With the departure of Allen Lazard, Randall Cobb, and Robert Tonyan, there are a lot of targets in the passing game up for grabs this season within the Green Bay Packers offense. But despite the uncertainty at receiver, in particular, rookie Dontayvion Wicks’ role will likely be somewhat small in his first season.
Within the wide receiver room, Wicks, at least as of now, is the clear fifth option behind Christian Watson, Romeo Doubs, Jayden Reed, and Samori Toure. Couple that with the Packers’ heavy usage of 11 personnel (three wide receivers, one tight end, and one running back) and 12 personnel (two wide receivers, two tight ends, and one running back) under Matt LaFleur, along with how active the tight ends and running backs are in the passing game, and there likely won’t be many targets left over.
During the offseason programs, which included rookie minicamp, OTAs, and mandatory minicamp, Wicks flew under the radar to a degree, with other members of the Green Bay offense garnering the attention. However, in part, this was because of some missed time. Wicks was on the sidelines for the final two open OTA practices.
Like any fifth-round pick, development is needed. But what Wicks has shown is someone who can generate big plays, and he has the ability to create separation. Wicks’ releases at the line of scrimmage allows him to run a variety of routes, making him deceptive and able to win multiple ways. As he progresses, Wicks has the potential to be someone who can be a threat in all parts of the field, and while he was primarily a boundary receiver in college, perhaps some snaps as a big slot with his 6’2″ – 205-pound frame could be in his future. As we know, the ability to line up inside and out is an important aspect of playing receiver in this offense.

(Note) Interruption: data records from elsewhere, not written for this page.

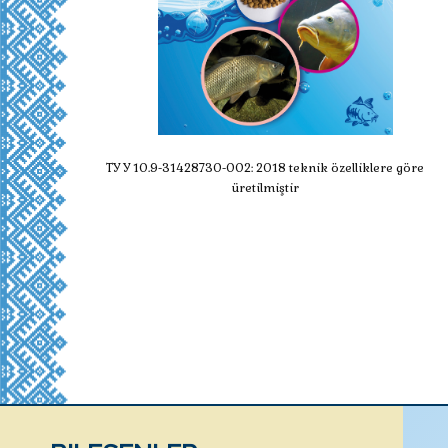
ТУ У 10.9-31428730-002: 2018 teknik özelliklere göre
üretilmiştir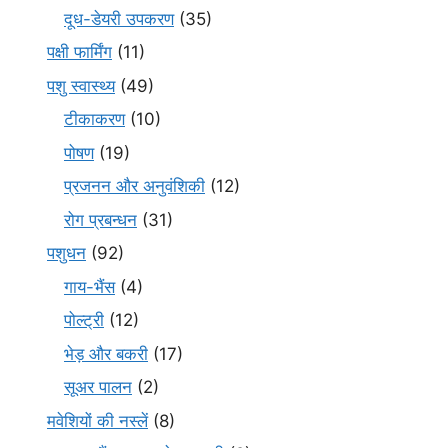
दूध-डेयरी उपकरण
(35)
पक्षी फार्मिंग
(11)
पशु स्वास्थ्य
(49)
टीकाकरण
(10)
पोषण
(19)
प्रजनन और अनुवंशिकी
(12)
रोग प्रबन्धन
(31)
पशुधन
(92)
गाय-भैंस
(4)
पोल्ट्री
(12)
भेड़ और बकरी
(17)
सूअर पालन
(2)
मवेशियों की नस्लें
(8)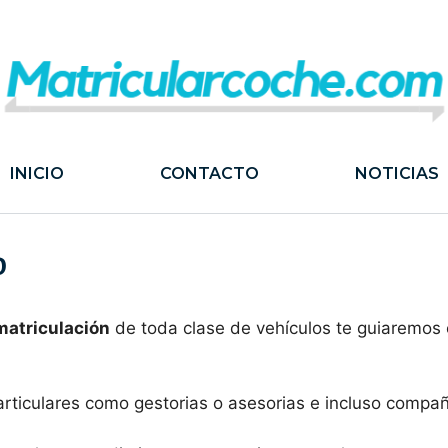
INICIO
CONTACTO
NOTICIAS
o
 matriculación
de toda clase de vehículos te guiaremos 
articulares como gestorias o asesorias e incluso compa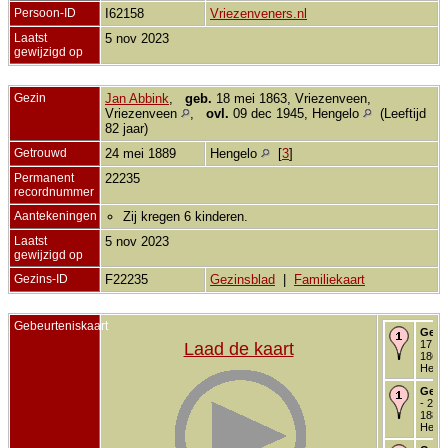
Persoon-ID
I62158
Vriezenveners.nl
Laatst
5 nov 2023
gewijzigd op
Gezin
Jan Abbink
,
geb.
18 mei 1863, Vriezenveen,
Vriezenveen
,
ovl.
09 dec 1945, Hengelo
(Leeftijd
82 jaar)
Getrouwd
24 mei 1889
Hengelo
[
3
]
Permanent
22235
recordnummer
Aantekeningen
Zij kregen 6 kinderen.
Laatst
5 nov 2023
gewijzigd op
Gezins-ID
F22235
Gezinsblad
|
Familiekaart
Gebeurteniskaart
Gebo
17 no
Laad de kaart
1866 
Heng
Getr
- 24 
1889 
Heng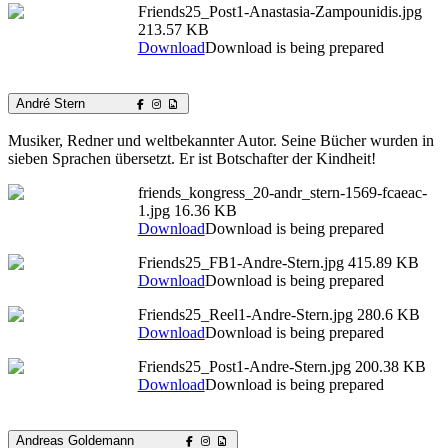
Friends25_Post1-Anastasia-Zampounidis.jpg
213.57 KB
Download
Download is being prepared
André Stern
Musiker, Redner und weltbekannter Autor. Seine Bücher wurden in
sieben Sprachen übersetzt. Er ist Botschafter der Kindheit!
friends_kongress_20-andr_stern-1569-fcaeac-
1.jpg
16.36 KB
Download
Download is being prepared
Friends25_FB1-Andre-Stern.jpg
415.89 KB
Download
Download is being prepared
Friends25_Reel1-Andre-Stern.jpg
280.6 KB
Download
Download is being prepared
Friends25_Post1-Andre-Stern.jpg
200.38 KB
Download
Download is being prepared
Andreas Goldemann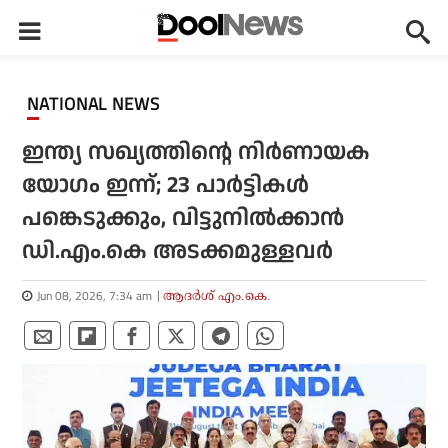
NATIONAL NEWS
ഇന്ത്യ സഖ്യത്തിന്റെ നിര്‍ണായക
യോഗം ഇന്ന്; 23 പാര്‍ട്ടികള്‍
പങ്കെടുക്കും, വിട്ടുനില്‍ക്കാന്‍
ഡി.എം.കെ അടക്കമുള്ളവര്‍
Jun 08, 2026, 7:34 am
ആദർശ് എം.കെ.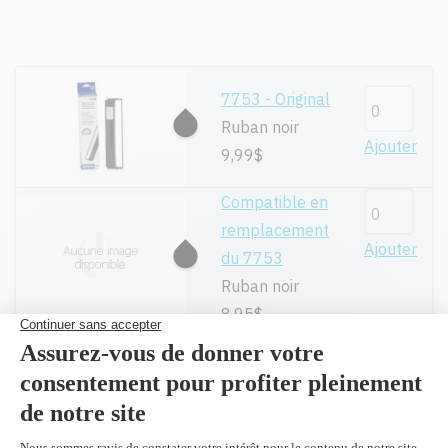
7753 - Original
Ruban noir
Ajouter
9,99$
Compatible en
remplacement
Ajouter
du 7753
Ruban noir
8,95$
Toutes nos cartouches réusinées sont
garanties.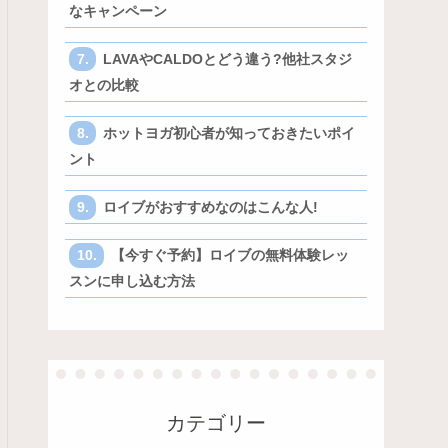
なキャンペーン
LAVAやCALDOとどう違う?他社スタジ
オとの比較
ホットヨガ初心者が知っておきたいポイ
ント
ロイブがおすすめなのはこんな人!
【今すぐ予約】ロイブの無料体験レッ
スンに申し込む方法
カテゴリー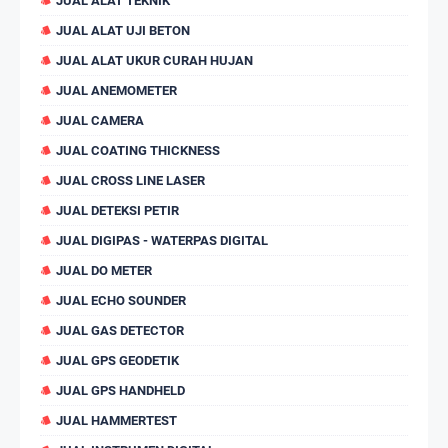
JUAL ALAT TEKNIK
JUAL ALAT UJI BETON
JUAL ALAT UKUR CURAH HUJAN
JUAL ANEMOMETER
JUAL CAMERA
JUAL COATING THICKNESS
JUAL CROSS LINE LASER
JUAL DETEKSI PETIR
JUAL DIGIPAS - WATERPAS DIGITAL
JUAL DO METER
JUAL ECHO SOUNDER
JUAL GAS DETECTOR
JUAL GPS GEODETIK
JUAL GPS HANDHELD
JUAL HAMMERTEST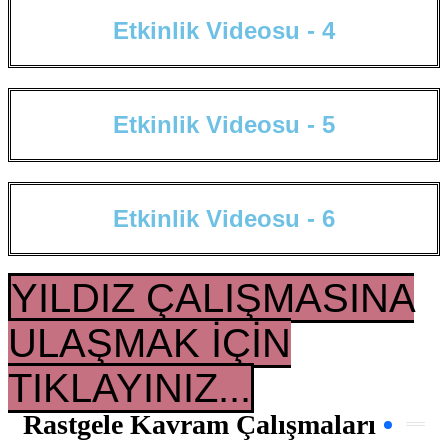
E
t
k
i
n
l
i
k
V
i
d
e
o
s
u
-
4
E
t
k
i
n
l
i
k
V
i
d
e
o
s
u
-
5
E
t
k
i
n
l
i
k
V
i
d
e
o
s
u
-
6
YILDIZ ÇALIŞMASINA
ULAŞMAK İÇİN
TIKLAYINIZ...
Rastgele Kavram Çalışmaları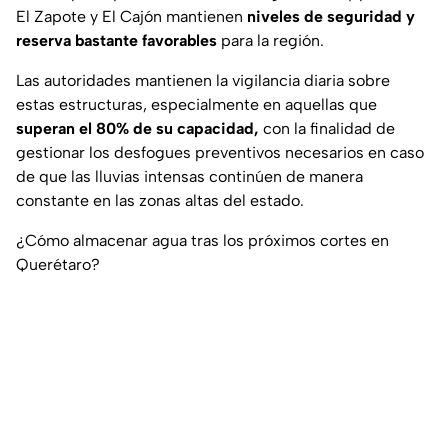
El Zapote y El Cajón mantienen
niveles de seguridad y
reserva bastante favorables
para la región.
Las autoridades mantienen la vigilancia diaria sobre
estas estructuras, especialmente en aquellas que
superan el 80% de su capacidad,
con la finalidad de
gestionar los desfogues preventivos necesarios en caso
de que las lluvias intensas continúen de manera
constante en las zonas altas del estado.
¿Cómo almacenar agua tras los próximos cortes en
Querétaro?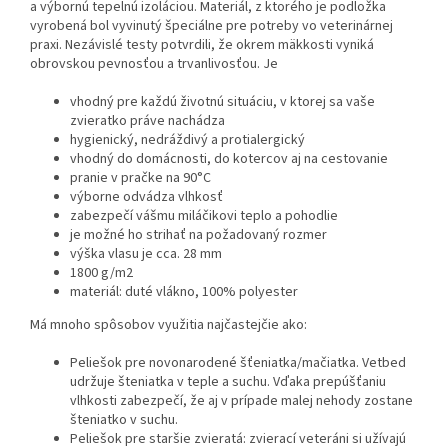
a výbornú tepelnú izoláciou. Materiál, z ktorého je podložka
vyrobená bol vyvinutý špeciálne pre potreby vo veterinárnej
praxi. Nezávislé testy potvrdili, že okrem mäkkosti vyniká
obrovskou pevnosťou a trvanlivosťou. Je
vhodný pre každú životnú situáciu, v ktorej sa vaše
zvieratko práve nachádza
hygienický, nedráždivý a protialergický
vhodný do domácnosti, do kotercov aj na cestovanie
pranie v pračke na 90°C
výborne odvádza vlhkosť
zabezpečí vášmu miláčikovi teplo a pohodlie
je možné ho strihať na požadovaný rozmer
výška vlasu je cca. 28 mm
1800 g/m2
materiál: duté vlákno, 100% polyester
Má mnoho spôsobov využitia najčastejčie ako:
Peliešok pre novonarodené šťeniatka/mačiatka. Vetbed
udržuje šteniatka v teple a suchu. Vďaka prepúšťaniu
vlhkosti zabezpečí, že aj v prípade malej nehody zostane
šteniatko v suchu.
Peliešok pre staršie zvieratá: zvierací veteráni si užívajú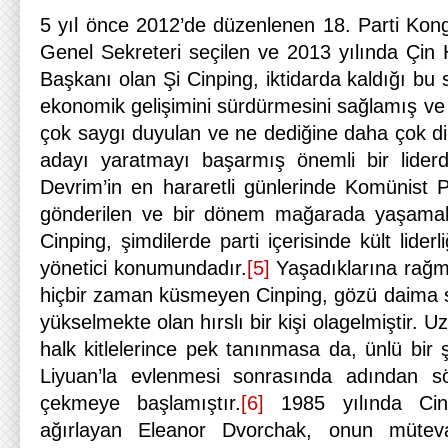
5 yıl önce 2012’de düzenlenen 18. Parti Kong
Genel Sekreteri seçilen ve 2013 yılında Çin 
Başkanı olan Şi Cinping, iktidarda kaldığı bu s
ekonomik gelişimini sürdürmesini sağlamış ve
çok saygı duyulan ve ne dediğine daha çok di
adayı yaratmayı başarmış önemli bir liderdi
Devrim’in en hararetli günlerinde Komünist P
gönderilen ve bir dönem mağarada yaşamak
Cinping, şimdilerde parti içerisinde kült liderl
yönetici konumundadır.
[5]
Yaşadıklarına rağme
hiçbir zaman küsmeyen Cinping, gözü daima s
yükselmekte olan hırslı bir kişi olagelmiştir. U
halk kitlelerince pek tanınmasa da, ünlü bir 
Liyuan’la evlenmesi sonrasında adından s
çekmeye başlamıştır.
[6]
1985 yılında Cinp
ağırlayan Eleanor Dvorchak, onun mütevazı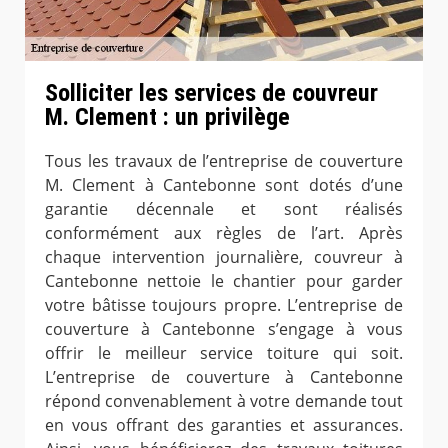
Solliciter les services de couvreur
M. Clement : un privilège
Tous les travaux de l’entreprise de couverture
M. Clement à Cantebonne sont dotés d’une
garantie décennale et sont réalisés
conformément aux règles de l’art. Après
chaque intervention journalière, couvreur à
Cantebonne nettoie le chantier pour garder
votre bâtisse toujours propre. L’entreprise de
couverture à Cantebonne s’engage à vous
offrir le meilleur service toiture qui soit.
L’entreprise de couverture à Cantebonne
répond convenablement à votre demande tout
en vous offrant des garanties et assurances.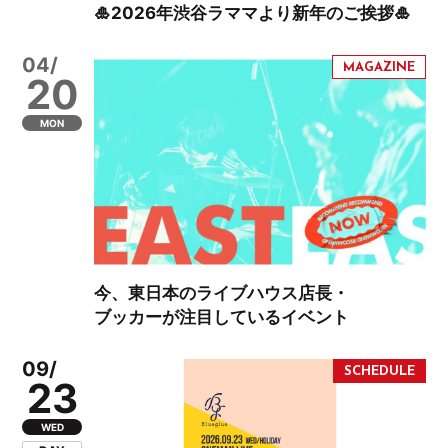
🎍2026年渋谷ラママより新年のご挨拶🎍
04/
20
MON
今、東日本のライブハウス店長・
ブッカーが注目しているイベント
09/
23
WED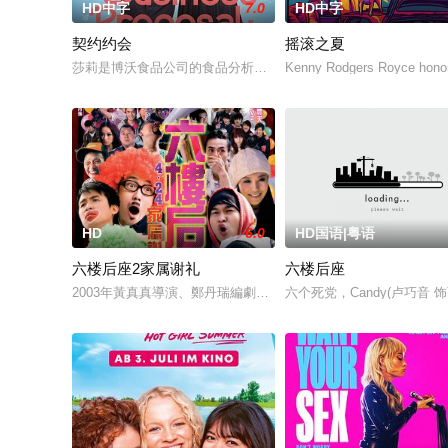
HD中字
7.0
HD中字
契约约会
摇滚之夏
莎莉是博沃食品公司的食品分析师，如今陷入财务困境，她答应
Kenny Rodgers Royce honors
HD
6.0
HD国语|粤语
六楼后座2家属谢礼
六楼后座
2003年黃真真導演、鄭丹瑞編劇的喜劇《六樓后座》拍出香港新一代的
六个死党，Candy(卢巧音 饰)、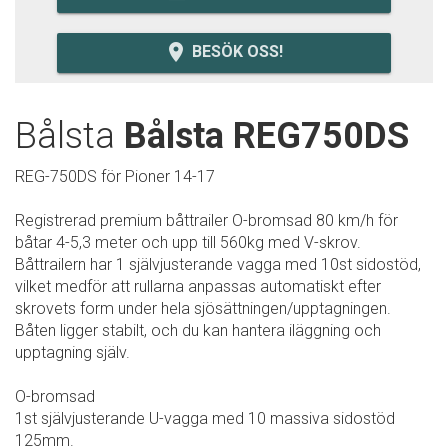
room
BESÖK OSS!
Bålsta
Bålsta REG750DS
REG-750DS för Pioner 14-17
Registrerad premium båttrailer O-bromsad 80 km/h för
båtar 4-5,3 meter och upp till 560kg med V-skrov.
Båttrailern har 1 självjusterande vagga med 10st sidostöd,
vilket medför att rullarna anpassas automatiskt efter
skrovets form under hela sjösättningen/upptagningen.
Båten ligger stabilt, och du kan hantera iläggning och
upptagning själv.
O-bromsad
1st självjusterande U-vagga med 10 massiva sidostöd
125mm.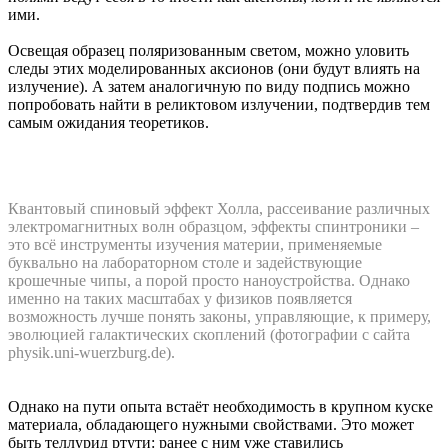
ими.
Освещая образец поляризованным светом, можно уловить
следы этих моделированных аксионов (они будут влиять на
излучение). А затем аналогичную по виду подпись можно
попробовать найти в реликтовом излучении, подтвердив тем
самым ожидания теоретиков.
Квантовый спиновый эффект Холла, рассеивание различных
электромагнитных волн образцом, эффекты спинтроники –
это всё инструменты изучения материи, применяемые
буквально на лабораторном столе и задействующие
крошечные чипы, а порой просто наноустройства. Однако
именно на таких масштабах у физиков появляется
возможность лучше понять законы, управляющие, к примеру,
эволюцией галактических скоплений (фотографии с сайта
physik.uni-wuerzburg.de).
Однако на пути опыта встаёт необходимость в крупном куске
материала, обладающего нужными свойствами. Это может
быть теллурид ртути: ранее с ним уже ставились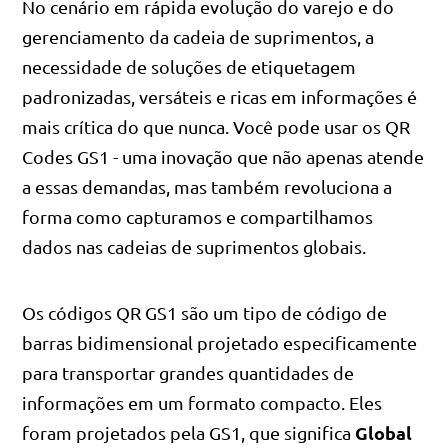
No cenário em rápida evolução do varejo e do
gerenciamento da cadeia de suprimentos, a
necessidade de soluções de etiquetagem
padronizadas, versáteis e ricas em informações é
mais crítica do que nunca. Você pode usar os QR
Codes GS1 - uma inovação que não apenas atende
a essas demandas, mas também revoluciona a
forma como capturamos e compartilhamos
dados nas cadeias de suprimentos globais.
Os códigos QR GS1 são um tipo de código de
barras bidimensional projetado especificamente
para transportar grandes quantidades de
informações em um formato compacto. Eles
Global
foram projetados pela GS1, que significa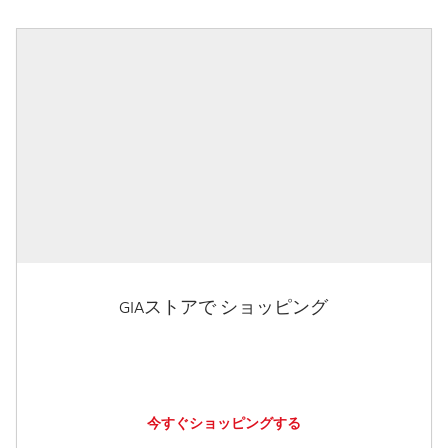
GIAストアで ショッピング
今すぐショッピングする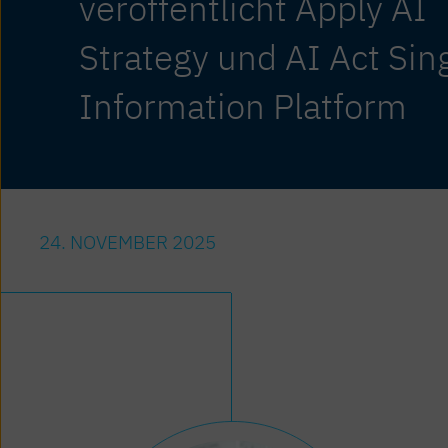
veröffentlicht Apply AI
Strategy und AI Act Sin
Information Platform
24. NOVEMBER 2025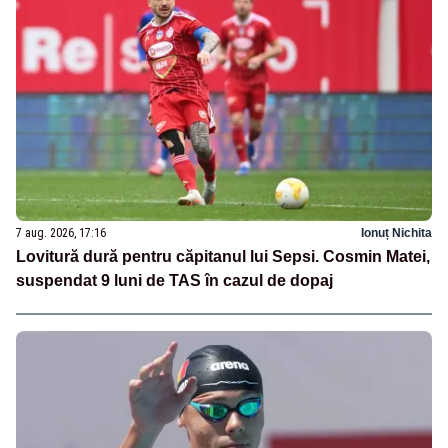
7 aug. 2026, 17:16
Ionuț Nichita
Lovitură dură pentru căpitanul lui Sepsi. Cosmin Matei,
suspendat 9 luni de TAS în cazul de dopaj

"“He’s so intelligent on his visit,” said wide receivers coach Jason Vrable. “The way he was writing on the board and articulating his plays. You can really feel the character and passion of the person and his love of the game. He knew his system inside and out and could communicate, and you can feel that connection, just like I did with Rome and Christian and Samori.“I think he did a tremendous job on his visit, he was himself, and he carries himself in a very professional demeanor. I think he’s a true pro right away. I haven’t had to talk to him about how to study or go about it because he just had that mentality about him.”"
During the 2021 season at Virginia, Wicks averaged an impressive 21.1 yards per reception with nine touchdowns. He would rank 11th out of all eligible receivers in downfield receiving yards as well.
Unfortunately, he was unable to build off that performance as the Virginia offense transitioned to a new system and had inconsistent play at the quarterback position, which resulted in Wicks catching only 30 of his 72 targets and averaging 14.3 yards per catch with two touchdowns. Also, a contributor to his down season were the nine dropped passes he had, according to PFF.
"“A lot of his drops, if you slow-mo them, were him trying to turn before he caught it,” said Vrable. “Maybe your team isn’t winning as much, so you feel like you have to do the extra. It’s typically not the case, just play with your great fundamentals and let the plays happen as opposed to trying to pull your eyes from the ball to make a touchdown score when you just got to catch the ball first. Slowing down, play with great fundamentals like you did on all the other catches. Play within who you are and be the best version of yourself. You can’t be Superman out there and try to win the game every single play.”"
The 2023 season may end up more as a developmental year for Wicks than one where he is regularly contributing significantly. Although not exactly an apples-to-apples comparison given the different makeup of the receiver rooms from 2022 to 2023, for some context, Toure, a Day 3 selection, played just 112 snaps as a rookie, with nine targets. Toure was the sixth receiver for about half the year, then became the fifth option once Sammy Watkins was released.
I do expect that we see more of Wicks, and he has more targets than Toure did as a rookie, given the youth in this year’s receiver room. But I also don’t believe he will be a steady threat in the passing game either, for the reasons mentioned. Not only in regards to Wicks but with Green Bay’s receiver room as a whole, the hope is that with more in-game reps and more practice reps for these young players, the learning curve is shorter, allowing them to make greater contributions sooner.